Und über die Lautsprecher laufen dann die Songs der Playlists, die man in den Buchklappen findet?
Warum nicht? Schließlich geht es um Emotionen und das Lebensgefühl einer Generation, die sich auch in der Musik zum Beispiel einer Billie Eilish oder anderen wiederfindet. Solche Soundtracks zum Buch sind übrigens keine Erfindung des New-Adult-Genres – man denke nur an Nick Hornbys Roman »High Fidelity«. Nur funktionieren sie heutzutage viel besser, weil man sie einfach über sein Mobilgerät streamen kann.
Bei Horaz heißt es, dass die Literatur entweder nützlich oder unterhaltsam oder auch beides sein kann. New Adult ist eher Unterhaltung, oder?
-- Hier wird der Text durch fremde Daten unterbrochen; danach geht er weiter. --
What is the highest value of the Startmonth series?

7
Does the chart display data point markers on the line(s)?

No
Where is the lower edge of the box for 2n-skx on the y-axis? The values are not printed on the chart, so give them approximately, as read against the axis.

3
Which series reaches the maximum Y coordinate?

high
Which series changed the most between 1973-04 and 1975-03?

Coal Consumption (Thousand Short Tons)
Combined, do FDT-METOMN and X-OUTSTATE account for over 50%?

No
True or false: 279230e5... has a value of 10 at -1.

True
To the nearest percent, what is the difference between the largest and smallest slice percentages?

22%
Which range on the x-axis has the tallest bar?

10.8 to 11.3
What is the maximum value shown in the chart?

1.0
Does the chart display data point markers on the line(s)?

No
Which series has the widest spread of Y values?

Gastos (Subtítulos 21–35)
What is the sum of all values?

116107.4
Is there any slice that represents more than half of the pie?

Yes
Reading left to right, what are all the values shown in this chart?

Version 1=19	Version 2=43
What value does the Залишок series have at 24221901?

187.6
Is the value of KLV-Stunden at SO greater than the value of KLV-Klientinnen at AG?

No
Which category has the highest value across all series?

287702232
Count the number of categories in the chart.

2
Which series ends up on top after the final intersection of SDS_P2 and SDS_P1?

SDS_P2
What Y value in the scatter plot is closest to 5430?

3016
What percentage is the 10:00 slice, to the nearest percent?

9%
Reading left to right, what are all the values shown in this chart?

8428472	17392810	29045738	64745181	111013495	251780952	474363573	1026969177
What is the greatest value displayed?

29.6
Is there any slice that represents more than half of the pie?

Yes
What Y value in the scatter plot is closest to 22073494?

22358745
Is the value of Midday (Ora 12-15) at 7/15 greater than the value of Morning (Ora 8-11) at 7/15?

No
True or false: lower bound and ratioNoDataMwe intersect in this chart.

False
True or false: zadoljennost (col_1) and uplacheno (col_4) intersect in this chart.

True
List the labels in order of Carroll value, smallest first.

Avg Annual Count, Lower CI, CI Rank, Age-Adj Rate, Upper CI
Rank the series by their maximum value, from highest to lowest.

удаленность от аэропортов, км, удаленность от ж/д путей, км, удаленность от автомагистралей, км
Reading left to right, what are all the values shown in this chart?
Das New-Adult-Genre erhebt nicht den Anspruch, hohe Literatur sein zu wollen. Für seine Leserschaft leistet es aber einen wichtigen Dienst auf inhaltlicher Ebene: In den Büchern spielen Aspekte eine Rolle, über die in der Gesellschaft häufig noch zu wenig gesprochen wird und vor denen man auch im klassischen Liebesroman lange Zeit zurückgeschreckt ist. Eine große Qualität der Autor*innen besteht darin, dass sie sich nicht scheuen, Tabus zu brechen und offen über Themen wie sexuelle Gewalt, Krankheiten, mentale Gesundheit, Essstörungen oder Suizidgedanken zu schreiben. Verpackt in Liebesgeschichten erleben die Leser*innen die volle Bandbreite an Hochs und Tiefs, an Emotionen und Zweifeln und Ängsten. Deshalb werden auch häufig sogenannte »Triggerwarnungen« vorangestellt und im Nachwort durch Hotlines für Betroffene ergänzt. Insofern sehe ich neben der Unterhaltung, um die es primär natürlich geht, auch einen wichtigen Nutzen für die Leser*innen.